Block-Structured Javascript (better known as the Module Idiom) looks like this:


 (function () {
    var something_or_other;
    // code elided
    return something_or_other;
 })()

This creates a new, anonymous function with its own local scope. Whenever this code is execututed, the interpreter creates a function record in its memory. The exact same thing happens if you create a function and bind it to a variable with var foo = function (...) { ... };.

The Seasoned Schemer is devoted to the myriad uses of first class functions. Luckily for us, the ideas in this provocative book map directly to Javascript (see the plug for Lisp in Small Pieces below).

When you close the back cover you will be able to compose programs from functions in powerful new ways, and you can use these new techniques in Scheme, Ruby, and Javascript immediately.

Now let’s consider another common pattern, the Inner Function: we have a function, and the function needs a helper function. We define the helper function inside our function to make our code more encapsulated:


 var factorial = function (n) {
     var factorial_acc = function (acc, m) {
         if (0 == m) {
             return acc;
         } else {
             return factorial_acc(m * acc, m - 1);
         }
     };
     return factorial_acc(1, n);
 };

What happens when we invoke factorial it six times?

When the interpreter first encounters the code defining factorial, it creates a function and assigns it to the variable factorial. Then each time we invoke the factorial function, the interpreter creates a new function record for factorial_acc. So in total, the interpreter creates seven functions in memory, not two.

hand-rolling

If this code needed hand optimization, you might want to consider ‘lifting’ the definition of factorial_acc outside of factorial, so it doesn’t get recreated with every invocation:


 var factorial_acc = function (acc, m) {
     if (0 == m) {
         return acc;
     } else {
         return factorial_acc(m * acc, m - 1);
     }
 };
 var factorial = function (n) {
     return factorial_acc(1, n);
 };

This produces exactly the same result as our Inner Function version. factorial_acc doesn’t use any of factorial’s parameters or variables, so it does not really need to be inside its scope to produce the correct result.

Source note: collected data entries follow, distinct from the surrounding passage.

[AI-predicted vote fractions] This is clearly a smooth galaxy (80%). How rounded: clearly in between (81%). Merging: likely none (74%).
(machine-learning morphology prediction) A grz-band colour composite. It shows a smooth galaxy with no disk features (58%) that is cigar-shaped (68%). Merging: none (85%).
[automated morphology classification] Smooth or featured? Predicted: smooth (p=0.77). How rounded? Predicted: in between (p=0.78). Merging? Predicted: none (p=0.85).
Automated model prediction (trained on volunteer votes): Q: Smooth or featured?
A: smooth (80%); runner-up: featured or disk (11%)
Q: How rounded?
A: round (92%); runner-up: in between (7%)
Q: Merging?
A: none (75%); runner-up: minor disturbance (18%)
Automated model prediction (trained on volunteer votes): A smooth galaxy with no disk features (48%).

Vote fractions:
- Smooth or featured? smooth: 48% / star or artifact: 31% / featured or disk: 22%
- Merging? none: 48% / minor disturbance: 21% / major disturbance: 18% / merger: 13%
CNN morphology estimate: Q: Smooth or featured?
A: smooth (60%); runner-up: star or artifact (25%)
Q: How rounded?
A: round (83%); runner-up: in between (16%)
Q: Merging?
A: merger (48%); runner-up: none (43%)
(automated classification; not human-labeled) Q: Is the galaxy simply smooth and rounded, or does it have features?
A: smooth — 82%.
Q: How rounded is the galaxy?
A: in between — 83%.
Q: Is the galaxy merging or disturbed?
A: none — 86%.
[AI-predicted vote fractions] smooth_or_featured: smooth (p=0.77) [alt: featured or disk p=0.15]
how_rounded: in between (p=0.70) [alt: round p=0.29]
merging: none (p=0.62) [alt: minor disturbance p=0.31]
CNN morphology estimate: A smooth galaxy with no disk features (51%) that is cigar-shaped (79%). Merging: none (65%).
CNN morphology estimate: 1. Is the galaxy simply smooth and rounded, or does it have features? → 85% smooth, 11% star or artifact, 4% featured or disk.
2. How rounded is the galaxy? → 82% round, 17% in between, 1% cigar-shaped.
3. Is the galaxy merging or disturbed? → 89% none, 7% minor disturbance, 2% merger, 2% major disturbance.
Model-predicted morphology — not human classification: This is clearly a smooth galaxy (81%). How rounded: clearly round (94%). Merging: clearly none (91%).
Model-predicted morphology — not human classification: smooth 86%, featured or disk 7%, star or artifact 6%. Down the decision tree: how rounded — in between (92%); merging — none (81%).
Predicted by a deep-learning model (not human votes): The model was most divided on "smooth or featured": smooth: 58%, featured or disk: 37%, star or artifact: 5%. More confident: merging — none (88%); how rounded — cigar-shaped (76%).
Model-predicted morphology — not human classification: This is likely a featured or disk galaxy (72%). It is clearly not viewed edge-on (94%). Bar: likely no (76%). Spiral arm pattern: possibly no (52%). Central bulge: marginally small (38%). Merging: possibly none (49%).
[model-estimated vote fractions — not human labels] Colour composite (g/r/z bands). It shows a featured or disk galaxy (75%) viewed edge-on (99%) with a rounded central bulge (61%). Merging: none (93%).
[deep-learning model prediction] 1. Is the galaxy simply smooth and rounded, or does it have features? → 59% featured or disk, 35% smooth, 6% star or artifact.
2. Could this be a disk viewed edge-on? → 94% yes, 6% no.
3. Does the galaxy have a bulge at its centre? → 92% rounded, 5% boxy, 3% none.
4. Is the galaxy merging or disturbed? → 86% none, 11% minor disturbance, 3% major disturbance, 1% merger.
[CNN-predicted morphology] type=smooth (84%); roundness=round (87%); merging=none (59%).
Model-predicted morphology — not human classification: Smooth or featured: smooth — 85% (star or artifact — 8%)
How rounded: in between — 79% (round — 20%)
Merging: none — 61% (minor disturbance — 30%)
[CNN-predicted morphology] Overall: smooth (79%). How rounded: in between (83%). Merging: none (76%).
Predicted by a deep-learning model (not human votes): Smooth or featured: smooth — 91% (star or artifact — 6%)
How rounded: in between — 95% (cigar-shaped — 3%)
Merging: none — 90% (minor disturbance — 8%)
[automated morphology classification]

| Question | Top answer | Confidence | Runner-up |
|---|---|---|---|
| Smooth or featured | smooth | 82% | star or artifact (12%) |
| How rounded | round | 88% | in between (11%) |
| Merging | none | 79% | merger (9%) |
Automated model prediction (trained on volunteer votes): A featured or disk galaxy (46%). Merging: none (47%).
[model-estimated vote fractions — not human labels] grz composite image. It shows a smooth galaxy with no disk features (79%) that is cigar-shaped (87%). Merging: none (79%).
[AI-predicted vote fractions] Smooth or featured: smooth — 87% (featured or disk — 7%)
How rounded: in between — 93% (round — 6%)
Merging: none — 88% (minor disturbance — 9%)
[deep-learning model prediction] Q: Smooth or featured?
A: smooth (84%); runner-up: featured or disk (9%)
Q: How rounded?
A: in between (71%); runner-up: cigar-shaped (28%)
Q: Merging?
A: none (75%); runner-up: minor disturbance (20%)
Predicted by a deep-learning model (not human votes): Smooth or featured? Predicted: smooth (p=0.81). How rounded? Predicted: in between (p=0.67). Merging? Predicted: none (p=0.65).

Now you only need two function records, not seven. Two is cheaper than seven. The problem with this approach is that you are proliferating names. If you are binding functions to names in the global environment, it quickly becomes crowded. And you also have a readability issue. Does anything else need to use factorial_acc? The original code made it very obvious that factorial_acc is only ever used by factorial.

A block can help. Yes, the cause of our performance consideration—dynamically creating functions—can actually be part of the solution:


 var factorial = (function () {
     var factorial_acc = function (acc, m) {
         if (0 == m) {
             return acc;
         } else {
             return factorial_acc(m * acc, m - 1);
         }
     };
     return function (n) {
         return factorial_acc(1, n);
     }
 })();

Now what happens? Well, we create an anonymous function for our block. One function record. Within that block’s execution, we create two more functions, one assigned to the variable factorial_acc, and one returned from the block (and then assigned to the variable factorial). This code creates three function records, which is still much better than seven.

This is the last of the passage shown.